**Data excerpt**:
--------------------
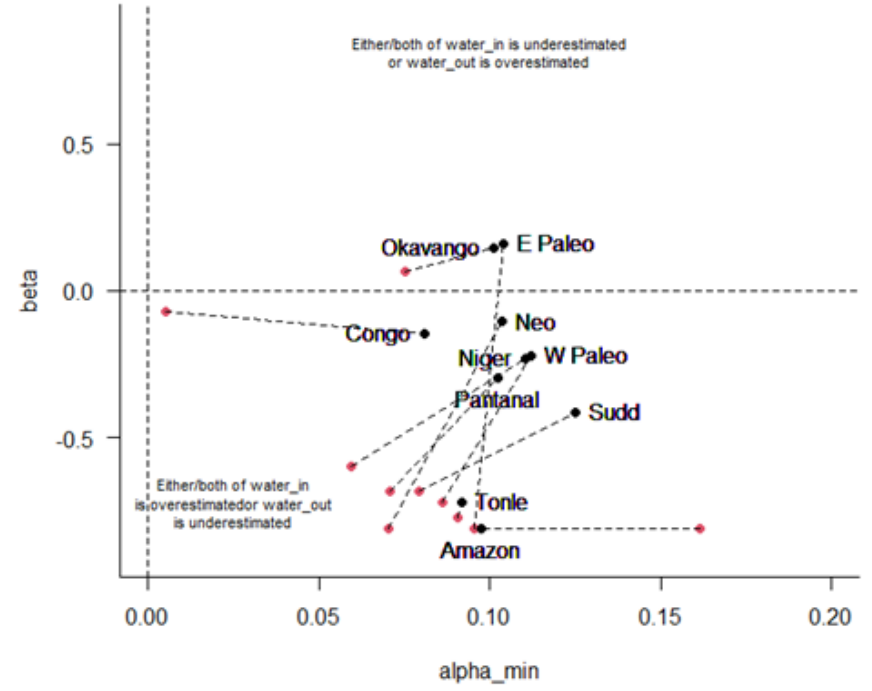
Figure 7. Summary of plots in Fig. 6. Optimal values of β and α min are shown (referred to as β opt and α min opt in the text), calculated as the centroids of the maximal region on the KGE plots (black) or NSE plots (red) for each site (with α max = 1 . 0) from Fig. 6. On this plot, we define water in = (channel + surface + subsurface inflow + precipitation) and water out = (infiltration + evaporation). Note that clear maxima were not present for all case studies for NSE (Fig. 6), but when present they are shown connected to the equivalent maxima for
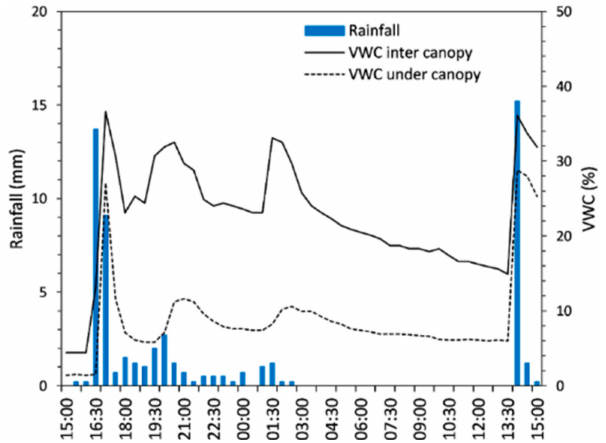
Figure 10. Soil moisture behavior inter canopy and under canopy for one rainfall event (37 mm) on 4 July 2019, in micro-catchment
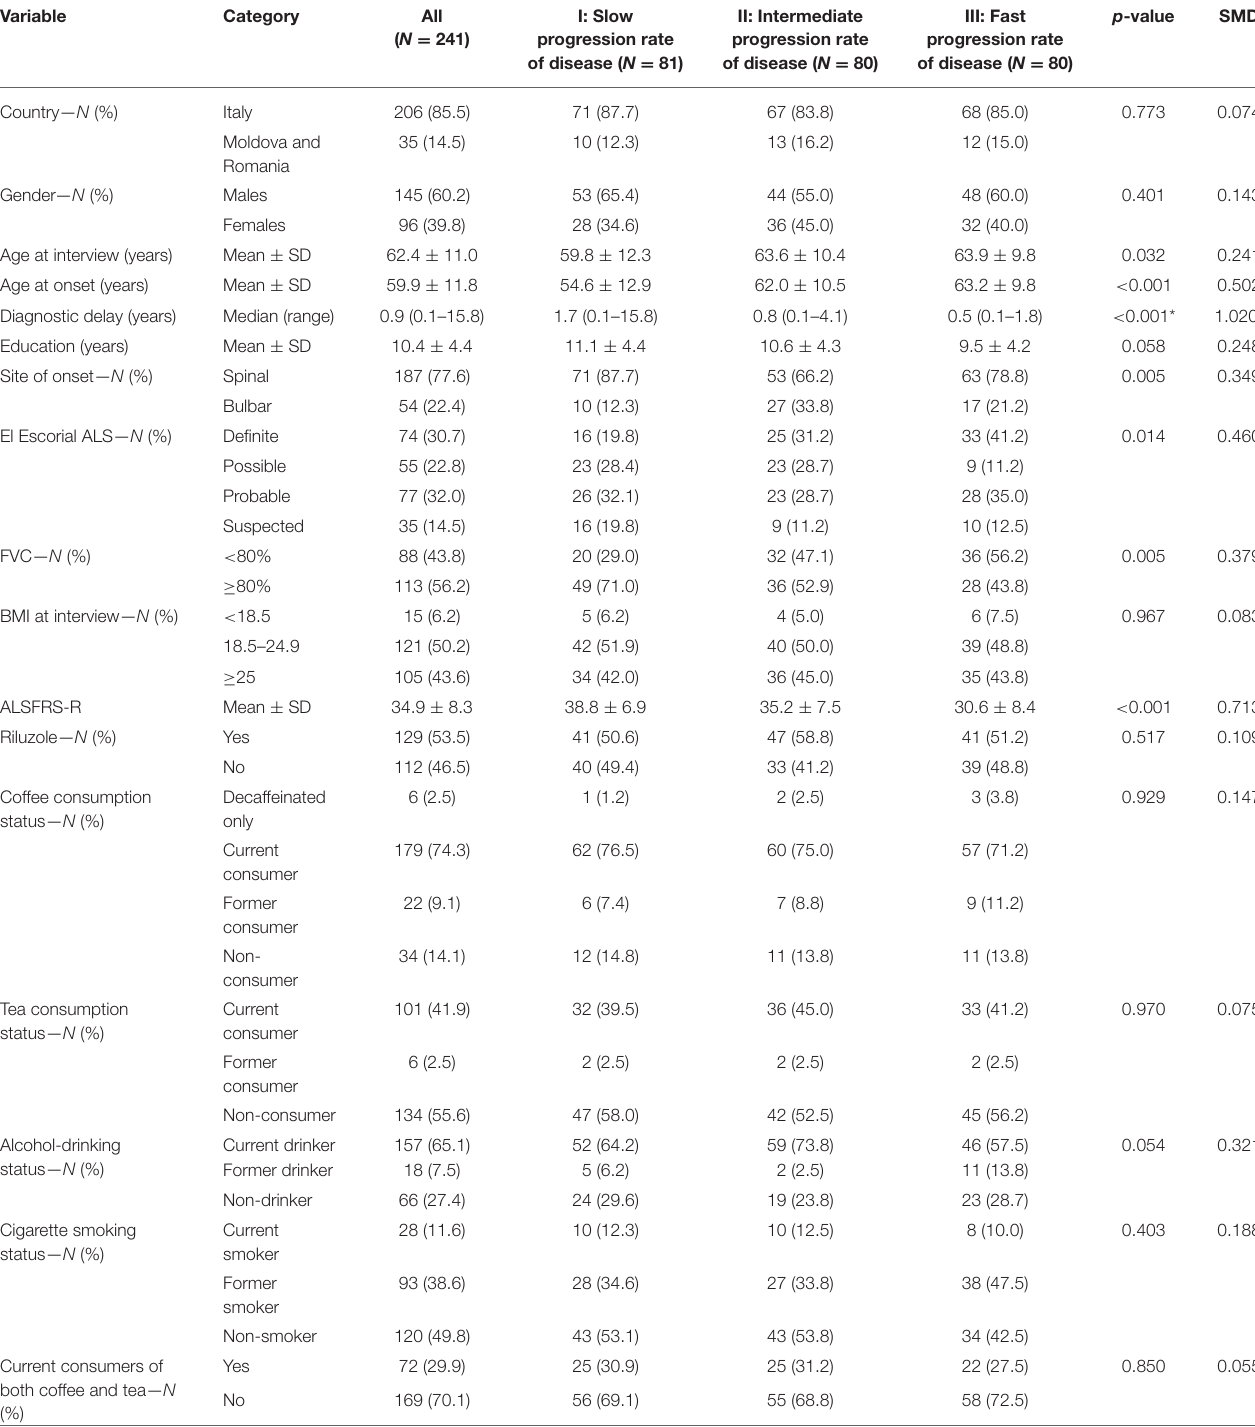
TABLE 1 | Clinical variables overall and according to the tertiles of 1 FS distribution.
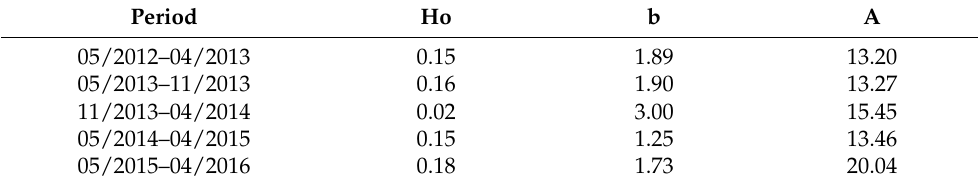
Figure 9. Jiboa Catchment. ( A ) Boundaries and rainfall gauge, ( B ) the spatial model setup, where the lake and the upstream area ‘Lake subcatchment’ are represented separately using HBV lumped model and the representation of the rest of the catchment changes from lumped to distributed with different spatial resolutions. Table 2. Discharge rating curve coefficients for Puente Viejo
--------------------
**Directions**: Everything in the listing except the pictures must be reproduced exactly.

**Written response**:
Figure 7. Summary of plots in Fig. 6. Optimal values of β and α min are shown (referred to as β opt and α min opt in the text), calculated as the centroids of the maximal region on the KGE plots (black) or NSE plots (red) for each site (with α max = 1 . 0) from Fig. 6. On this plot, we define water in = (channel + surface + subsurface inflow + precipitation) and water out = (infiltration + evaporation). Note that clear maxima were not present for all case studies for NSE (Fig. 6), but when present they are shown connected to the equivalent maxima for
Figure 10. Soil moisture behavior inter canopy and under canopy for one rainfall event (37 mm) on 4 July 2019, in micro-catchment
TABLE 1 | Clinical variables overall and according to the tertiles of 1 FS distribution.
Figure 9. Jiboa Catchment. ( A ) Boundaries and rainfall gauge, ( B ) the spatial model setup, where the lake and the upstream area ‘Lake subcatchment’ are represented separately using HBV lumped model and the representation of the rest of the catchment changes from lumped to distributed with different spatial resolutions. Table 2. Discharge rating curve coefficients for Puente Viejo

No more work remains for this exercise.